İrade
Mu'cize ve kerâmet haktır ve Allah (celle celâluhû) dilerse âdiyâtı (alışılmış sebepleri) paramparça eder; fevkalade şeyler ortaya koyar. Fakat, hiçbir nebî planlarını bu fevkaladeliklere göre yapmaz. İşlerini sebeplere göre planlar. Uhud'da Peygamber Efendimiz'e (sallallahu aleyhi ve sellem) üzerindeki zırhının üstüne bir zırh daha giymesi, gereken tedbiri alması söyleniyor. Zira, yapılması gerekenleri yapmadan herşeyi Cenâb*ı Hakk'a havale etmek cebrîlik (cüz'i iradeyi kabul etmemek, insanın hareketlerinin kendi elinde olmadığına inanmak) olur.
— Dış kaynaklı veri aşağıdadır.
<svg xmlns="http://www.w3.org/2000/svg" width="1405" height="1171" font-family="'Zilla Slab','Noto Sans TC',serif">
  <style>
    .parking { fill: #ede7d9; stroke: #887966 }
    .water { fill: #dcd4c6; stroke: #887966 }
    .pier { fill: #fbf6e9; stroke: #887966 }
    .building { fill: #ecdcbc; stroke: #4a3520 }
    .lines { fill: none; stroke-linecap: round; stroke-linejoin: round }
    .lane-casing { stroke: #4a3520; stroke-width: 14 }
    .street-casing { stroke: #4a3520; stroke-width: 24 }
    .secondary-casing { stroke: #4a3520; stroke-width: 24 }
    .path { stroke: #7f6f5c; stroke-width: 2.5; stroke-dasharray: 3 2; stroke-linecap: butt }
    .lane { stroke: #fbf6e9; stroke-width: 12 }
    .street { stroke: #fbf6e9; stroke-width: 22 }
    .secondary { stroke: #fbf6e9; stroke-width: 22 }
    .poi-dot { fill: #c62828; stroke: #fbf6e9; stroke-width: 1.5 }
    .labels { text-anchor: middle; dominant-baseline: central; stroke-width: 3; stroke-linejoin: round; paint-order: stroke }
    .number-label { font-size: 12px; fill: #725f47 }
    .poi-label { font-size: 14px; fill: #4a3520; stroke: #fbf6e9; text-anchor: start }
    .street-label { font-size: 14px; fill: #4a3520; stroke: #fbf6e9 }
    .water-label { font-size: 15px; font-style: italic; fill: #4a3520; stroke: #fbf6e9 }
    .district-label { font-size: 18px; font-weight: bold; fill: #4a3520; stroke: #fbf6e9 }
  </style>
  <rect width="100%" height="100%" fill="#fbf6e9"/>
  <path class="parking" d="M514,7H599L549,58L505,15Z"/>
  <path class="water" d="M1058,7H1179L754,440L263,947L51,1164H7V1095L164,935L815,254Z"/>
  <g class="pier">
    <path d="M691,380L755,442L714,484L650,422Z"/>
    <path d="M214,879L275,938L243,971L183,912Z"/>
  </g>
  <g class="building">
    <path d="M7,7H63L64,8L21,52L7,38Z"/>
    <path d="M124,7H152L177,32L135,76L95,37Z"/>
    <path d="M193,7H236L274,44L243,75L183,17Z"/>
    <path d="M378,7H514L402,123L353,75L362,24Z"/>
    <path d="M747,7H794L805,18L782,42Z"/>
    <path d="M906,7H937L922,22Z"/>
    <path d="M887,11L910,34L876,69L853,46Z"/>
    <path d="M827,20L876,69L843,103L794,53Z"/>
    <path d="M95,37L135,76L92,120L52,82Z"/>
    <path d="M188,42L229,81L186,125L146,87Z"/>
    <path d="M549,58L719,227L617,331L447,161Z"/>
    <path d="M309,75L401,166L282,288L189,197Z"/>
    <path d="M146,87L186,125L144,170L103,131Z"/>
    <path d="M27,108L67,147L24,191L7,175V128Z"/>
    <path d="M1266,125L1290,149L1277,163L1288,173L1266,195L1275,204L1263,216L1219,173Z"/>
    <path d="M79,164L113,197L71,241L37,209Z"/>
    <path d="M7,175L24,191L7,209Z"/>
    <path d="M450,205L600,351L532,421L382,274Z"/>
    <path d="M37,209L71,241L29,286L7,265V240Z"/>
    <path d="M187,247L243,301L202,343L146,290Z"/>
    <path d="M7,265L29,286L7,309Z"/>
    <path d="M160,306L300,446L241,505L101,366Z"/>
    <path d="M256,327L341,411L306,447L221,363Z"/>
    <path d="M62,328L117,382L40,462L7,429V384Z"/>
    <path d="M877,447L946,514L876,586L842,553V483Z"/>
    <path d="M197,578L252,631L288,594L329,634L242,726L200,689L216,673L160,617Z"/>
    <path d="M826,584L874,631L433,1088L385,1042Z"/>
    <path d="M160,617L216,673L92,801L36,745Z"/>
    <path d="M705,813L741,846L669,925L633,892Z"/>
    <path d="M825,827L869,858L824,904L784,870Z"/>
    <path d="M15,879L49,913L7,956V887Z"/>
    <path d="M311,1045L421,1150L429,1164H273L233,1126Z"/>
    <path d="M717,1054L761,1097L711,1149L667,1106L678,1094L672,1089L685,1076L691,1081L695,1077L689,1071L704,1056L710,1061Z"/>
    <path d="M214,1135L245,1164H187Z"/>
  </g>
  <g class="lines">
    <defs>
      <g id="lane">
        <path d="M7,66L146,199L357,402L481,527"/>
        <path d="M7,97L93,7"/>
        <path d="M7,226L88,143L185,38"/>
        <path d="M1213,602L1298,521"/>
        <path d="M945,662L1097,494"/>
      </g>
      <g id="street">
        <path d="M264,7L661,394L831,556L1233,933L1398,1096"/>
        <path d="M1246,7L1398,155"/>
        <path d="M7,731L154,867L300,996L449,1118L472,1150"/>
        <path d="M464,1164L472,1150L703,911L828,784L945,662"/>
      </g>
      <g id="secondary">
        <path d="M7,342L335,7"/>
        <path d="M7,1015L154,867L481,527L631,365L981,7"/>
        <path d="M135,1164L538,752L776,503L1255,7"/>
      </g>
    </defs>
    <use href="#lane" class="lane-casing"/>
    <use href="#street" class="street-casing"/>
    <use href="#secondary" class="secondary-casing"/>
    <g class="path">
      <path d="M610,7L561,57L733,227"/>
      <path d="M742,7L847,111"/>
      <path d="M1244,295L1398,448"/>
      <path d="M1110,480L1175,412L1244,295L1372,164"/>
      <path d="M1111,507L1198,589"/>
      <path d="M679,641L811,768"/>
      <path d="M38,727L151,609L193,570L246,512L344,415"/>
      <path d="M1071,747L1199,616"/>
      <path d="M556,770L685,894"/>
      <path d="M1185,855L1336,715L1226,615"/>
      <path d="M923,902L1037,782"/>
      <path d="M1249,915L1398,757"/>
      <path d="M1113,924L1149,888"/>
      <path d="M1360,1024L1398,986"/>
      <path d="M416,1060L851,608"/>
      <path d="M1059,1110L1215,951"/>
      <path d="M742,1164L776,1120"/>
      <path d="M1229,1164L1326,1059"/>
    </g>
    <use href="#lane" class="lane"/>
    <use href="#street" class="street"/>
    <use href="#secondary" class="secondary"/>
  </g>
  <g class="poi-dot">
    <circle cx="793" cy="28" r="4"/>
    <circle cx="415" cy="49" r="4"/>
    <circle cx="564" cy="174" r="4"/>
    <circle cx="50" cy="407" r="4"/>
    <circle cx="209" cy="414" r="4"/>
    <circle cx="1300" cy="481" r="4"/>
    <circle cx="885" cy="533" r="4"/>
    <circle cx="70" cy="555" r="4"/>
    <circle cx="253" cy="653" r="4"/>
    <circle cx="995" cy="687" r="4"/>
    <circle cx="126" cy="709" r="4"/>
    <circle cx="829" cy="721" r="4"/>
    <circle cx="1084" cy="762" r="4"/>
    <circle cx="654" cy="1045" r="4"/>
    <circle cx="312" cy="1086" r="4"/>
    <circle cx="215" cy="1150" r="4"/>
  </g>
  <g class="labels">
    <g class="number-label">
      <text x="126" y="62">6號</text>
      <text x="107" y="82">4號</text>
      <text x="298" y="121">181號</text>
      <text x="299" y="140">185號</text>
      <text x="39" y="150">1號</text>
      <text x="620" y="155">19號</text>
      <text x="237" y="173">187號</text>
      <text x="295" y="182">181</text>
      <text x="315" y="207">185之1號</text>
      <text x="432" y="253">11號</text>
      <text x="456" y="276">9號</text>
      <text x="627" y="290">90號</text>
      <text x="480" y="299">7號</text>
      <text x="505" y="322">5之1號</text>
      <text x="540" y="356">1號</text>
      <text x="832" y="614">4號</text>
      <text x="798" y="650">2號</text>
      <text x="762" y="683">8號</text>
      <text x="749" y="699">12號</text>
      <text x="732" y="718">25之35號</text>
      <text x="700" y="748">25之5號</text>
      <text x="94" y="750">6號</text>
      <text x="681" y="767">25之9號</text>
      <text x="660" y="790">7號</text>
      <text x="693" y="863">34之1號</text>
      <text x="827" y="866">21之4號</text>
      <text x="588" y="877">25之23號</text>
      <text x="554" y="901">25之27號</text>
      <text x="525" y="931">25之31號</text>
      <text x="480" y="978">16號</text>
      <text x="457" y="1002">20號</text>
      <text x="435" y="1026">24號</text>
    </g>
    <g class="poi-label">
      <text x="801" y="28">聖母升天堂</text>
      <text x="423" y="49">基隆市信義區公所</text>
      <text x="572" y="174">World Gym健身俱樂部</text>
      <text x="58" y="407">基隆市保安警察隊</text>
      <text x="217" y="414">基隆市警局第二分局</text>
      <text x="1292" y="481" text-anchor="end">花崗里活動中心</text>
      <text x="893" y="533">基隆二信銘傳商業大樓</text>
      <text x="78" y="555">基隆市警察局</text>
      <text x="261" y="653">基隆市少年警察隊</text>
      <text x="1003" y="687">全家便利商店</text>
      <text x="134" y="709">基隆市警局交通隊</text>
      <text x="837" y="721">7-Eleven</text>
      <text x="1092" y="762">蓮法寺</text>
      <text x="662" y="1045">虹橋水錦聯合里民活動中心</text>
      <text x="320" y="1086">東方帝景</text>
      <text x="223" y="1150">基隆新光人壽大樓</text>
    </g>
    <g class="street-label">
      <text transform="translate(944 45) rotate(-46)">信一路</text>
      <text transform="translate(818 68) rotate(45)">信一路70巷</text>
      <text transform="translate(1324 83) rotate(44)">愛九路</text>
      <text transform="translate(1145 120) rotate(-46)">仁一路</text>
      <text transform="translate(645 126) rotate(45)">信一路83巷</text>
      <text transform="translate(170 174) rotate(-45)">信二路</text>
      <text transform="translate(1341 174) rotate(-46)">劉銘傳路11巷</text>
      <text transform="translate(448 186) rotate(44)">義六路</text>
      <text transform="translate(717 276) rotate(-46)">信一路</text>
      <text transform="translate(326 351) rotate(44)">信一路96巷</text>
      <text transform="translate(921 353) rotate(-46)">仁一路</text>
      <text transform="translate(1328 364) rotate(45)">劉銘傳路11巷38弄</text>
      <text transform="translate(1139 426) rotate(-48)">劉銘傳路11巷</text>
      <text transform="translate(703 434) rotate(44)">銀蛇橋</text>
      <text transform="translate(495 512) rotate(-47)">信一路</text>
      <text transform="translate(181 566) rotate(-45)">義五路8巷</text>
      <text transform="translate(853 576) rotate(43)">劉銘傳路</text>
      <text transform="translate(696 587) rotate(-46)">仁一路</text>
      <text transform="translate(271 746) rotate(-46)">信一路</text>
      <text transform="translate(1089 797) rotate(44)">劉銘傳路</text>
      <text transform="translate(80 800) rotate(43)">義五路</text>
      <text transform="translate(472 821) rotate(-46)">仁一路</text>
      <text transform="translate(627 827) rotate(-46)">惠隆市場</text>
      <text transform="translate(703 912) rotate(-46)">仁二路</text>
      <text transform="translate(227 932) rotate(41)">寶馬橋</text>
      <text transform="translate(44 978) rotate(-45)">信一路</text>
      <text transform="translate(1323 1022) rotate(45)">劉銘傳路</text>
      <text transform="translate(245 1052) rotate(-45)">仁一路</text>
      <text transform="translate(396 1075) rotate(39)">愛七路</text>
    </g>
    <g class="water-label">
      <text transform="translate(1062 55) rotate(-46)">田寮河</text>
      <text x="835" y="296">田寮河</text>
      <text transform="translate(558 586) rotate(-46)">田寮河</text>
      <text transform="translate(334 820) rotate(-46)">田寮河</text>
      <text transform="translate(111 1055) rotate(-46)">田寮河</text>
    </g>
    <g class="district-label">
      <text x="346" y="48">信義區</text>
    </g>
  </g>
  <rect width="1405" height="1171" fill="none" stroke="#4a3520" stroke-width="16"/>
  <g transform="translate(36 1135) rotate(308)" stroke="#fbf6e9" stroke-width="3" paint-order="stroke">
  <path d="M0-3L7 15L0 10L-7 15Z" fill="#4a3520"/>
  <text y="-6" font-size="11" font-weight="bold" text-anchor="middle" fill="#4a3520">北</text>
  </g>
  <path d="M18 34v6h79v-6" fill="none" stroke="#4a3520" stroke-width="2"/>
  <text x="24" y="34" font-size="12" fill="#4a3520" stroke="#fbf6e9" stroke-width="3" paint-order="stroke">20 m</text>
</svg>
Üstad Hazretleri, Kur'an*ı Kerim'de insana verildiği söylenen emaneti "ene" (benlik) olarak yorumluyor. Ene'nin en önemli rüknü iradedir ve insanın davranışları ona bağlanmıştır. Bir manada insan, iradesiyle insandır. Bize düşen de; hayatımızı fevkalâde, harikulâde türünden beklentilere bağlamak değil, iradelerimizin hakkını vererek yapılması gerekenleri yapıp neticeyi Yüce Rabbimizin muradına bırakmaktır.
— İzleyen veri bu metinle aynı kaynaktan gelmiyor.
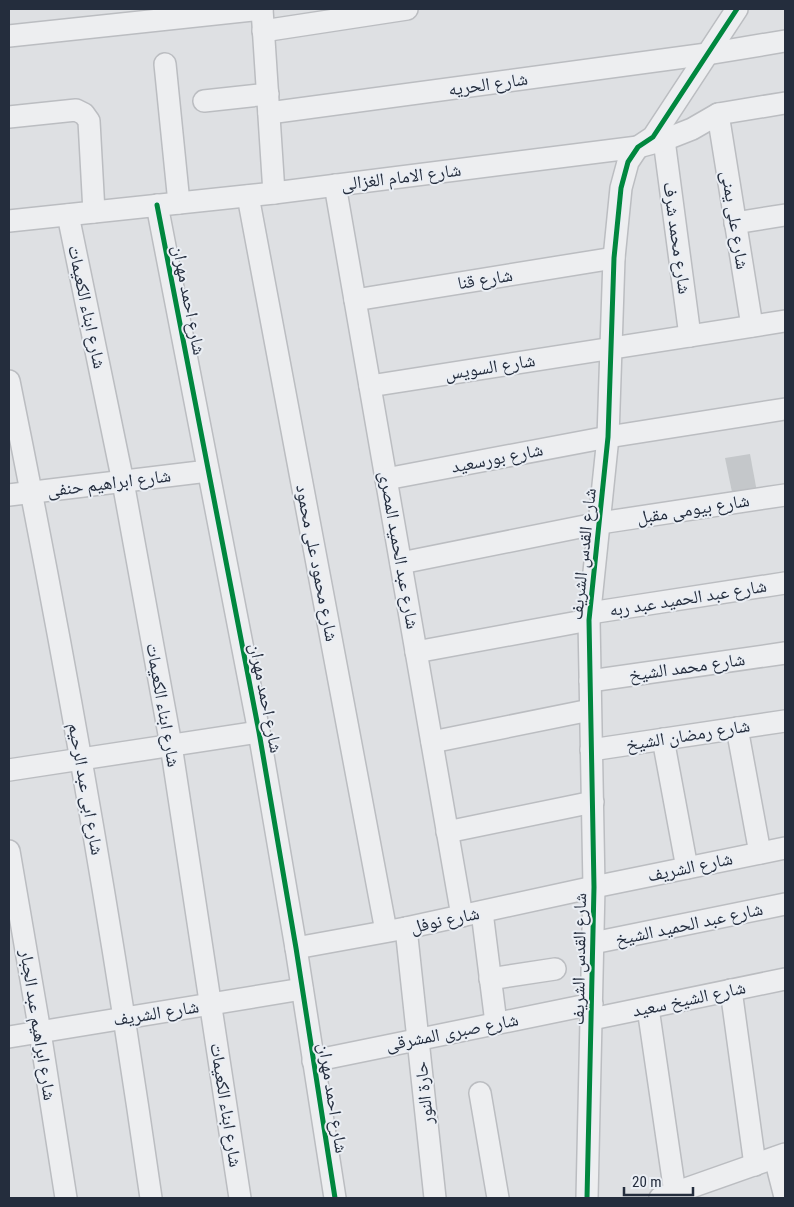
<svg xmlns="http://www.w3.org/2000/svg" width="794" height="1207" font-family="'Roboto Condensed','Noto Naskh Arabic',sans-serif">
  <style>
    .building { fill: #c4c7ca }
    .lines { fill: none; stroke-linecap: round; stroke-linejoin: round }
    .street-casing { stroke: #bbbdc1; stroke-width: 24 }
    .street { stroke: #edeef0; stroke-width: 21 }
    .cycleway-casing { stroke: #eaeef4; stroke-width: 8 }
    .cycleway { stroke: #00873e; stroke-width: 5 }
    .labels { text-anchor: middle; stroke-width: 4; stroke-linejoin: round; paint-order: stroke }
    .street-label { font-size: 18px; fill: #242d3d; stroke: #eaeef4 }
  </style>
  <rect width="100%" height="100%" fill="#dee0e3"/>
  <polygon class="building" points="750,454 757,492 733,497 725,458"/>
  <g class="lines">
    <g class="street-casing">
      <g id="street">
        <polyline points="262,9 274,193"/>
        <polyline points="263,31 407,9"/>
        <polyline points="9,36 262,9"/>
        <polyline points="165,64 179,203"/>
        <polyline points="204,101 268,94"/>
        <polyline points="269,113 707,54 785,41"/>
        <polyline points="718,114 752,326"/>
        <polyline points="9,117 76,110 84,114 89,121 94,212"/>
        <polyline points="664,140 690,336"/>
        <polyline points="335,185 462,916"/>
        <polyline points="248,196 386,931"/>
        <polyline points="157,205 259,732 296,948 335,1198"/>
        <polyline points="68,215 123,482 171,745 240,1198"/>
        <polyline points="9,221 274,193 638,147 664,140 692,129 718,114 785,103"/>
        <polyline points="735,223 785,215"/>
        <polyline points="355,300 614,258"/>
        <path d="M9 381C64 652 112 924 151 1198"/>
        <polyline points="370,386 785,321"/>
        <polyline points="386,479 608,437 785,409"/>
        <polyline points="9,495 208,471"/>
        <polyline points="401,563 600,523 785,495"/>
        <polyline points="590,613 785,583"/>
        <polyline points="416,652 589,620"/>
        <polyline points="590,681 785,653"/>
        <polyline points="737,728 760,853"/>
        <polyline points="663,739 687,868"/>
        <polyline points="432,742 590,710"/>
        <polyline points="591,750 785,721"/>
        <polyline points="9,770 259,732"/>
        <polyline points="447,832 593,802"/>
        <polyline points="9,851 40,1032 66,1198"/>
        <polyline points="482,912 496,1023"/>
        <polyline points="406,928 435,1198"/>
        <polyline points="593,943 785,904"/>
        <polyline points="296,948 406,928 594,887 785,848"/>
        <polyline points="490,979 555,969"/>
        <polyline points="731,990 755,1165"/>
        <polyline points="648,1008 675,1193"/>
        <polyline points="592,1019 785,979"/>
        <polyline points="9,1037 302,989"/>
        <polyline points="313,1061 592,1004"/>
        <polyline points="480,1093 498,1198"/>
        <polyline points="775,1158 785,1197"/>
        <polyline points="587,1198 594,887 589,620 608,437 614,258 621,188 628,162 638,147 653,137 737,9"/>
        <polyline points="660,1198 785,1154"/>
      </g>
    </g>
    <use href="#street" class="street"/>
    <g class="cycleway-casing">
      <g id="cycleway">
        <polyline points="157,205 259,732 296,948 335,1198"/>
        <polyline points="587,1198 594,887 589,620 608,437 614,258 621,188 628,162 638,147 653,137 737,9"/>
      </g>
    </g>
    <use href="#cycleway" class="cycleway"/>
  </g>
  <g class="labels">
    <g class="street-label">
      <text transform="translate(488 84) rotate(-8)" y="6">شارع الحريه</text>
      <text transform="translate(401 177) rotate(-7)" y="6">شارع الامام الغزالى</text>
      <text transform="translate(735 220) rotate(81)" y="6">شارع على يمنى</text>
      <text transform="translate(677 238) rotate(82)" y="6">شارع محمد شرف</text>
      <text transform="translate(485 279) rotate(-9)" y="6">شارع قنا</text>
      <text transform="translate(189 300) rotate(79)" y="6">شارع احمد مهران</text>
      <text transform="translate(87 307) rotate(78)" y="6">شارع ابناء الكعيمات</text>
      <text transform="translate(490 367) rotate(-9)" y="6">شارع السويس</text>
      <text transform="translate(497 458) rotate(-11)" y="6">شارع بورسعيد</text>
      <text transform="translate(109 483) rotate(-7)" y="6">شارع ابراهيم حنفى</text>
      <text transform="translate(693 509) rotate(-9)" y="6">شارع بيومى مقبل</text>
      <text transform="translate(399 550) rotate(80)" y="6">شارع عبد الحميد المصرى</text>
      <text transform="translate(583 554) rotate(-84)" y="6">شارع القدس الشريف</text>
      <text transform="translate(317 563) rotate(79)" y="6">شارع محمود على محمود</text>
      <text transform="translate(688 598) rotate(-9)" y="6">شارع عبد الحميد عبد ربه</text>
      <text transform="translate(687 667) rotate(-8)" y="6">شارع محمد الشيخ</text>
      <text transform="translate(266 698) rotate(79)" y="6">شارع احمد مهران</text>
      <text transform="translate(163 705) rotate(80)" y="6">شارع ابناء الكعيمات</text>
      <text transform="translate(688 735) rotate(-9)" y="6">شارع رمضان الشيخ</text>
      <text transform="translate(86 789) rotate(80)" y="6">شارع ابى عبد الرحيم</text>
      <text transform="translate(690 867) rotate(-12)" y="6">شارع الشريف</text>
      <text transform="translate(445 920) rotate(-12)" y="6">شارع نوفل</text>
      <text transform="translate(689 924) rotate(-12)" y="6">شارع عبد الحميد الشيخ</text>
      <text transform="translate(579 959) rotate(-89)" y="6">شارع القدس الشريف</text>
      <text transform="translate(689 999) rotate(-12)" y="6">شارع الشيخ سعيد</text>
      <text transform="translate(156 1013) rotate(-9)" y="6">شارع الشريف</text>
      <text transform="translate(38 1025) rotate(81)" y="6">شارع ابراهيم عبد الجبار</text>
      <text transform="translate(452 1032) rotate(-11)" y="6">شارع صبرى المشرقى</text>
      <text transform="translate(424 1093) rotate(-96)" y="6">حارة النور</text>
      <text transform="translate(333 1098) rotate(81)" y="6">شارع احمد مهران</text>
      <text transform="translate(226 1105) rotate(81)" y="6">شارع ابناء الكعيمات</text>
    </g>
  </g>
  <rect width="794" height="1207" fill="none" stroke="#242d3d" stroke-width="20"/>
  <path d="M624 1187v8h69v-8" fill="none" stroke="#242d3d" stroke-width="2.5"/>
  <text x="632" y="1187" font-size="15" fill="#242d3d" stroke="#eaeef4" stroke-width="4" paint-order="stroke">20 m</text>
</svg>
Yaptığı şeylerde insanın niyetlerini belirleyen faktörlerin Kur'anî ölçülerle iyi tesbit edilmesi lazım; zira, insan ulvi gayelerle iyi şeyler yaptığını düşünürken aslında başka saiklerle hareket ediyor olabilir. Bu sebeple, insanın kendisinden endişe duyması kötü değildir. Kendisinden endişe duymayanın akibetinden endişe ederim.